The use of chromium(III) and cobalt(III) complexes of adenosine diphosphate to elucidate the catalytic mechanisms of creatine kinase

Abstract

Complexes of the type α,β-bidentate Cr(H 2O) 4-n− (NH 3 nADP (for n = 0, 3, 4) and Co(H 2O) 4-m− (NH 3 m (for m = 3, 4) have been used over the pH range 5.5 to 7.8 to probe the chemical mechanism of rabbit muscle creatine kinase. In addition, V, V/K and Km values have been obtained for the normal substrate, MgADP, over the same pH range. The cobalt and chromium nucleotides were synthesized following the procedures given in ref. 1–5. Separation of the diasteromers into Λ and Δ screw sense isomers was by cycloheptaamylose chromatography (pH 5.5, 4°C, 10 m M MES, 2.5 cm × 2 m). The first band of the column (Δ isomer) was used in all inhibition studies.

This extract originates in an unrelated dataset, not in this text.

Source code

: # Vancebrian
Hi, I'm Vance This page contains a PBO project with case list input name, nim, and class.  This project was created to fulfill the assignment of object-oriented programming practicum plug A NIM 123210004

Kinetic assays with creatine kinase used the hexokinase-glucose-6-phosphate dehydrogenase coupled assay in which the appearance of NADPH at 340 nm was monitored. The pH was maintained with 50 m M MES buffer between pH 5.5–6.8 while 50mM HEPES was used from pH 7.0–7.8. No buffer effects were observed. All of the cobalt and chromium nucleotides acted as competitive inhibitors versus MgADP and were fit to the equation v = VS/{K(1 + I/Kis) + S}. The Kis and Km values for the metal nucleotides as a function of pH are shown in Fig. 1. The data indicated that metal-nucleotide binding to the enzyme is strongest below an approximate pK of 6.4. This pK is not associated with the metal nucleotide complexes nor a binding group of the enzyme. It appears that the pK of the acid-base catalyst (thought to be histidine [6] is about 6.4 in the absence of nucleotide, and is raised to about 7.2 in ▪ the presence of a nucleotide, presumably as a result of a protein conformation change which allows a hydrogen bond to form between the histidine and the phosphorylated nitrogen of creatine phosphate. This change in pK upon nucleotide binding necessarily causes tighter nucleotide binding at low pH. Additionally, it is observed that chromium nucleotide are bound more strongly than the analogous cobalt nucleotide and that the binding affinity decreases as ammonia ligands are substituted for water in the metal coordination sphere.